Greg’s Market Report week of July 19th, 2010. It was a pretty good week this week on Wall St. The market saw lots of economic news this week in the housing market and the Fed was on Capitol Hill giving their semi-annual report on the US Economy. June Existing Home Sales were down 5.1% last month which was an increase of 9.8% year over year. The big story was that inventories were up 2.5% to 3.99 Million units for sale which represents a 8.9 month supply!

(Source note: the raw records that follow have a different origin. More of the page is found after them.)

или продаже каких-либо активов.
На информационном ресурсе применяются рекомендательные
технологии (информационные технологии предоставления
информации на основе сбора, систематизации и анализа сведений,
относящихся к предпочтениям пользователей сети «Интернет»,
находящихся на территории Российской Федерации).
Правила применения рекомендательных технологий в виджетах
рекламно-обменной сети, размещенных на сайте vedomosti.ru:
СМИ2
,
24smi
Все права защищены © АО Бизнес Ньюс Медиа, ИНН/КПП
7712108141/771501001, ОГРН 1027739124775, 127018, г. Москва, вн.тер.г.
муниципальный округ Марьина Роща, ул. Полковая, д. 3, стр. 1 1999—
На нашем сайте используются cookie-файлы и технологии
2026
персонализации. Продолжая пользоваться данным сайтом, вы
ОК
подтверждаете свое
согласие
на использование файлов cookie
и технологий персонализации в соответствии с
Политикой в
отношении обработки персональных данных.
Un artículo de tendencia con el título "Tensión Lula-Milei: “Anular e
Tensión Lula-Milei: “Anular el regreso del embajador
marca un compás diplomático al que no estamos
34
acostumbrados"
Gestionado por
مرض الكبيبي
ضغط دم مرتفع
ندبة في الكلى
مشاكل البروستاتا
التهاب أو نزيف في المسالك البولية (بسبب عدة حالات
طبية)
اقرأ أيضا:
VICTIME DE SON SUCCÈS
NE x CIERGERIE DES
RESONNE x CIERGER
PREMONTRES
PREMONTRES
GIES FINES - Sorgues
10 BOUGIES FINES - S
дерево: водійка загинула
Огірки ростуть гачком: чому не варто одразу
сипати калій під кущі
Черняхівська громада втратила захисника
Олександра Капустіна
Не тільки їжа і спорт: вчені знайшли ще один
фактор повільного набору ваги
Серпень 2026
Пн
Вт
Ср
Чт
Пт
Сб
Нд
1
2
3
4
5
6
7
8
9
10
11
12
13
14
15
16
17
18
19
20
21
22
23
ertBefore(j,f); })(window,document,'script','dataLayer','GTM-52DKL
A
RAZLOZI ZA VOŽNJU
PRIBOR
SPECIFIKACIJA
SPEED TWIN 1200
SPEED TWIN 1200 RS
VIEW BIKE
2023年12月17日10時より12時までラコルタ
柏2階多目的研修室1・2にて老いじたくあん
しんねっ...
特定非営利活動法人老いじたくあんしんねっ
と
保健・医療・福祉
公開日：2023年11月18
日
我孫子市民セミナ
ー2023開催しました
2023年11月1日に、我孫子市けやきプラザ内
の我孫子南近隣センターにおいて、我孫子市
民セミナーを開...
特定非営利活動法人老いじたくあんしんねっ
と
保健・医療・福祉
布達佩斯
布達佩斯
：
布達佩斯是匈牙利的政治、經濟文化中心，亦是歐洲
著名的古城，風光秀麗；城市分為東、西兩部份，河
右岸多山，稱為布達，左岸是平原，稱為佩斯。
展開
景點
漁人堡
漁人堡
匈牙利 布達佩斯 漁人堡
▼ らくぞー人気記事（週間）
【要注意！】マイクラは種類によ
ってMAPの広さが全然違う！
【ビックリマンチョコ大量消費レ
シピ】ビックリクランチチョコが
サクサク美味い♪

What is a bit concerning is that these are numbers when the Home Buyer Tax Credit Program was still going on in April and they were still weak. 1st time buyers still represent 43% of the market and all cash buyers are a staggering 27%! This is the breakdown of Existing Home across the region. Northeast was up 7.9%, Midwest was down 7.5%, South was down 6.5%, and the West was down 9.3%. Distressed sales are still 1/3 of all market transactions 32%. Foreclosure sales are falling as short sales are rising. 30 Year Fixed Rate National Average was down to 4.59% and the 15 Year was down 4.05%. June Building Permits were up 2.1% as June Housing Starts were down 5.0%. One step forward and two steps back.

1st Time Initial Jobless Claims rose more than expected up 37,000 to 464,000 week ended July 17. This number was alittle out of line from expected but continuing claims week ending July 10th were better than expected at 4.487 Million vs the prior week 4.710 Million.

The Fed Chairman Ben Bernanke was on Capitol Hill to give his testimony on the condition of the US Economy on its Semi Annual Address. I felt most of the 2 day address was pretty positive. The fact is that most of this information is old and we already know most of these facts. Even though, the market sold off on Wednesday but rebounded on Thursday. Most of the concern of the testimony was about the exist strategy plan when the Fed eventually has to start raising rates. This isn’t necessarily a bad thing cause it means the worst is behind us and the economy is getting better. Some of the highlights was the following.

*Fed expects inflation to be subdued
*Unemployment is improving
*Expansion is proceeding at a moderate pace
*The Fed still has tools in its tool box if the economy does slow
*Financial Regulation Bill will enforce stronger standards which will minimize risk of another crisis

The one statement the markets didn’t like was that the Fed feels that the economic outlook remains unusually uncertain!

The way I see it is that the real problem is the Federal Government and their unwillingness to understand that it is small business that will help the economy with job growth. If you easy the burden on small businesses with lower tax rates it will help expansion and further growth. The Federal Government has only gotten bigger and they are now taking a bigger role in the private sector which is only going to create bigger problems, more regulation, and higher taxes. This is clearly not the way to prosperity. The good news is that even with this negative environment companies area coming out with big earnings and things look a recovery is coming!